Informasi tersebut dihimpun dari kesaksian masyarakat yang mengetahui adanya pola di luar mekanisme resmi dalam layanan penerbitan SIM.
Seorang warga berinisial R.A mengaku melihat aktivitas yang diduga melibatkan perantara di area Satpas. Menurut R.A, pihak yang dimaksud tidak menggunakan seragam kepolisian, tetapi mengenakan seragam Satpas.
“Setahu saya, orangnya tidak memakai seragam polisi. Entah apa jabatannya, saya tidak tahu,” kata R.A saat ditemui. Ia menambahkan, terdapat informasi mengenai tarif pengurusan SIM melalui pola perantara yang dapat mencapai sekitar Rp600.000 untuk SIM C. R.A mengaku tidak mengetahui lebih jauh mengenai mekanisme maupun identitas pihak yang terlibat.
Kesaksian lain disampaikan warga berinisial S. Ia menyebut bahwa besaran biaya melalui jalur perantara dapat berbeda-beda bergantung pada situasi dan kebutuhan pemohon.
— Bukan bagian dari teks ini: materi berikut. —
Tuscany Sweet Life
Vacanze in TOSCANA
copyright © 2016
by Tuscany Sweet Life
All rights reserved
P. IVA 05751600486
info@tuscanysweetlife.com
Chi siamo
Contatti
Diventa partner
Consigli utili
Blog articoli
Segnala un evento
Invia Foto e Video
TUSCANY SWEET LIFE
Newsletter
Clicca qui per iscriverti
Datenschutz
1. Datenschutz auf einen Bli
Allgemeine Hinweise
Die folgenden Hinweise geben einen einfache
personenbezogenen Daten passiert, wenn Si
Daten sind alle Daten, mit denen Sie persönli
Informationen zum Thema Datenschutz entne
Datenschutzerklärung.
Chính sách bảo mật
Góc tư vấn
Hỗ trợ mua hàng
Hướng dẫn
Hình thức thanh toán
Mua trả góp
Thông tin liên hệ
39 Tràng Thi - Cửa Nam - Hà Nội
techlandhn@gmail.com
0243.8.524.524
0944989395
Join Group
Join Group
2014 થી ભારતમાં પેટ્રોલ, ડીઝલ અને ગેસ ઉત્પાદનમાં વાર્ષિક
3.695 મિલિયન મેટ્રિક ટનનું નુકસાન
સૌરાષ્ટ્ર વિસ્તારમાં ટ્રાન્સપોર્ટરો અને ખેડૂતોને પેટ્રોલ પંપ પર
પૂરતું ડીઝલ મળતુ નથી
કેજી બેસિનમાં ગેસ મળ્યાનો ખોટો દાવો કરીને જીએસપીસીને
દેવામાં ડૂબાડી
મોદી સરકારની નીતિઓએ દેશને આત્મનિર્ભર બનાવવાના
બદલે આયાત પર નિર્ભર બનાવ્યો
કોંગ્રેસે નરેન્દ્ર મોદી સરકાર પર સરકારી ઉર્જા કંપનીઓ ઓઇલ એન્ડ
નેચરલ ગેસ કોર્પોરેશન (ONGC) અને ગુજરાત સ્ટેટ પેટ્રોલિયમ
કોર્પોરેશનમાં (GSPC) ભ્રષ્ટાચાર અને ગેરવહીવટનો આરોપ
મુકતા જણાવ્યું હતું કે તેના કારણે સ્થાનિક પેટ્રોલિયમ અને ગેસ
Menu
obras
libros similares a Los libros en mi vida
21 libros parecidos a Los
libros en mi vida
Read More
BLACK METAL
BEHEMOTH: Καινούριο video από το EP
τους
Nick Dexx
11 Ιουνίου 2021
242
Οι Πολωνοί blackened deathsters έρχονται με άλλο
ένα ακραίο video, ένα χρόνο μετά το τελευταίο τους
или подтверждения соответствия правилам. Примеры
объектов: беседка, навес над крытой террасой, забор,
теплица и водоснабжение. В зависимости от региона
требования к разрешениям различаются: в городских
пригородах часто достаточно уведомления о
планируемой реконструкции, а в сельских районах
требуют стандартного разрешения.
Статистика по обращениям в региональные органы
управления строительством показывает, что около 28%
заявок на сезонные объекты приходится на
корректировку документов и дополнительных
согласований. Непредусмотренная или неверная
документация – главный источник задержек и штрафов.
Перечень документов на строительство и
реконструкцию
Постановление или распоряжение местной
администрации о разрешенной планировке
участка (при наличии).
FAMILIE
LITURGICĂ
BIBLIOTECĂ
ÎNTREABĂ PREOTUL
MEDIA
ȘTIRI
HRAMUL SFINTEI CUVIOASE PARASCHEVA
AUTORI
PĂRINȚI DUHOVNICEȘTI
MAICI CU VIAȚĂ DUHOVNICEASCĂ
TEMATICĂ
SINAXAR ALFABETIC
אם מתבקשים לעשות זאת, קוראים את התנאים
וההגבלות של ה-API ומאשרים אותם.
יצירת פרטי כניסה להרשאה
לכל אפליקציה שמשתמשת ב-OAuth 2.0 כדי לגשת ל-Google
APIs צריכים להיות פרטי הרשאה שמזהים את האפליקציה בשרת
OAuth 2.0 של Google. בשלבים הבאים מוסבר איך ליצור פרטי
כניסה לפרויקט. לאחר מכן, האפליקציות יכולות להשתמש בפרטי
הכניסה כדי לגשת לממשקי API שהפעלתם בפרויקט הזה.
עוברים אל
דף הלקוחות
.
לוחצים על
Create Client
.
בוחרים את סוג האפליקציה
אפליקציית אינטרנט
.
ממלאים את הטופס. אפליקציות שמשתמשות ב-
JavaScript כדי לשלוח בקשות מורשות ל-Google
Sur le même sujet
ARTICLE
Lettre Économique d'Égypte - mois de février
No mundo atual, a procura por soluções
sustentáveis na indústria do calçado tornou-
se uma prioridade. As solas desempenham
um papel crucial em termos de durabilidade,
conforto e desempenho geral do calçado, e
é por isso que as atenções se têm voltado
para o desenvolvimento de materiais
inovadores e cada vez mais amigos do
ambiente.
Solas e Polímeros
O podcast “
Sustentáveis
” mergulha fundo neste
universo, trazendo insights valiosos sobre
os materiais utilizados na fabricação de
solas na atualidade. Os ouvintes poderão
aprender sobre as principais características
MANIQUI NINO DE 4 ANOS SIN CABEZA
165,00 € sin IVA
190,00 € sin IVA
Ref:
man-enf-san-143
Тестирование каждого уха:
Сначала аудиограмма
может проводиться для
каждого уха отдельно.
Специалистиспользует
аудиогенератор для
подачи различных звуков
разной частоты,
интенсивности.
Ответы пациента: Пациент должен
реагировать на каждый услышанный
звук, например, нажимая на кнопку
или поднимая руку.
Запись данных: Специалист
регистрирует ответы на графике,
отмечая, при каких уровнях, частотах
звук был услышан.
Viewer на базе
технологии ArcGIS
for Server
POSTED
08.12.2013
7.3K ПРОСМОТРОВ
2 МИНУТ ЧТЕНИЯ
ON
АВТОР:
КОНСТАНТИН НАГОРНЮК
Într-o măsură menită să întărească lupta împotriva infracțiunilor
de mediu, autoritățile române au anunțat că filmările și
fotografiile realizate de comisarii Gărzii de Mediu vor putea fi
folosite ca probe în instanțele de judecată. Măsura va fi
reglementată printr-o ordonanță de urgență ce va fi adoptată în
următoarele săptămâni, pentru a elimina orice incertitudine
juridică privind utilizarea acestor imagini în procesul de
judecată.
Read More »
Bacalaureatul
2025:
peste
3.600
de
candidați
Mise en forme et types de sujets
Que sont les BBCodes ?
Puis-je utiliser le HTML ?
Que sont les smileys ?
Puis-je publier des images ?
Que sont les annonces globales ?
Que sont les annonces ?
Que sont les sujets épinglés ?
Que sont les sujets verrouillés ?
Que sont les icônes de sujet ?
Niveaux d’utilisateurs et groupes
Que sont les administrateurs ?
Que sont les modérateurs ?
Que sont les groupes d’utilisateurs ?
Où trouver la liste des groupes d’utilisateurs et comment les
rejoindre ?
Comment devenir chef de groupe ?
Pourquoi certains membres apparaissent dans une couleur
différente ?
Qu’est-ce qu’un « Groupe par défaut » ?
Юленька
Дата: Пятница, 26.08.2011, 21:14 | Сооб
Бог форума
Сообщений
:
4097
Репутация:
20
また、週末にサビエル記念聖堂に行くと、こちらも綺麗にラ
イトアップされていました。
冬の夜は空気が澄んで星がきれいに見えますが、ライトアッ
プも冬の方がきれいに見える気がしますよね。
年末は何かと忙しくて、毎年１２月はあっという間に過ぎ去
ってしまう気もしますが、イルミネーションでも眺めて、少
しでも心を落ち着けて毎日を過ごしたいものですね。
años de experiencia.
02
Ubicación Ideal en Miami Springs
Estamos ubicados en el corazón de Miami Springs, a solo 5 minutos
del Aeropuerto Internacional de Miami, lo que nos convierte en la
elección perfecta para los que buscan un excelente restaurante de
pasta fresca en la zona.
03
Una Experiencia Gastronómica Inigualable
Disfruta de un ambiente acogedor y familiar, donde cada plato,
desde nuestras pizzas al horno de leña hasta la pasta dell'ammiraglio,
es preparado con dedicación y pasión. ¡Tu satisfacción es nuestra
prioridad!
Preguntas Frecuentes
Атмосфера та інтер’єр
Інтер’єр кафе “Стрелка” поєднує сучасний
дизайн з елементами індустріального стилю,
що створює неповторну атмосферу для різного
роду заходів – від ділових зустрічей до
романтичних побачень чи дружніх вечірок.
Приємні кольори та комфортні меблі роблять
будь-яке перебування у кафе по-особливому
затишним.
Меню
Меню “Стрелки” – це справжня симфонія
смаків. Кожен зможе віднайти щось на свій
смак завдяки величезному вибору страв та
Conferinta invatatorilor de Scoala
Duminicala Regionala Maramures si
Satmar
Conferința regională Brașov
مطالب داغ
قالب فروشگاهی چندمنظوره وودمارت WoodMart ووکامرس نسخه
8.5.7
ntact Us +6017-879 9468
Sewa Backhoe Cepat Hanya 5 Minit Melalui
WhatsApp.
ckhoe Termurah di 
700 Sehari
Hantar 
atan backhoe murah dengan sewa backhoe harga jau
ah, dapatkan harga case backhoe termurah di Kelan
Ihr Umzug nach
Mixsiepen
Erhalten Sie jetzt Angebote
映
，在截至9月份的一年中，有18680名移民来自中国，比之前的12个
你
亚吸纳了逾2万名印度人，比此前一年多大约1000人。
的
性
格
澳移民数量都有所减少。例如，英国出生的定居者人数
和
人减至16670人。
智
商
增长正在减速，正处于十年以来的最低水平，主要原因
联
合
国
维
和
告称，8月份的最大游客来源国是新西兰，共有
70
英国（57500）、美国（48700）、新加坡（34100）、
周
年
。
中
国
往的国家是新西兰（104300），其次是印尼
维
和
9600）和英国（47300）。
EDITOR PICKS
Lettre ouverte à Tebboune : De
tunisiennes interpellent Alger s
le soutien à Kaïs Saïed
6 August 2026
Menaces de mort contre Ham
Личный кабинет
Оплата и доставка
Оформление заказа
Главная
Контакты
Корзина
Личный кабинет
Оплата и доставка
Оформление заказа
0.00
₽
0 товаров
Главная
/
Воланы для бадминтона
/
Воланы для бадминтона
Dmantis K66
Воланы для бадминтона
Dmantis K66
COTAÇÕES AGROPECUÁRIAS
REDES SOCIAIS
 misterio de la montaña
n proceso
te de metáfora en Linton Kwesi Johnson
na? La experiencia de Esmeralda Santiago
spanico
“Tergantung, Mas. Ada juga yang Rp750 ribu, ada juga yang Rp800 ribu. Rata-rata di mana pun ya kurang lebih segitu,” ujar S. Ia juga menegaskan bahwa informasi tersebut berasal dari pengalaman warga yang pernah menggunakan jasa perantara.
Praktik perantara dalam layanan publik kerap dikaitkan dengan ketidakpahaman masyarakat terhadap prosedur resmi, kurangnya sosialisasi mengenai tahapan layanan, serta persepsi bahwa jalur instan dapat mempercepat proses. Dalam konteks penerbitan SIM, Kepolisian RI telah menegaskan bahwa proses pendaftaran, ujian teori, ujian praktik, serta pembayaran tarif resmi merupakan syarat wajib sesuai ketentuan.
Hingga berita ini ditayangkan, Satpas Polres Sragen belum memberikan tanggapan terkait informasi tersebut. Redaksi RealitaHukum.my.id masih berupaya mengonfirmasi temuan ini kepada pihak internal Satpas untuk mendapatkan penjelasan yang lebih akurat, proporsional, dan berimbang.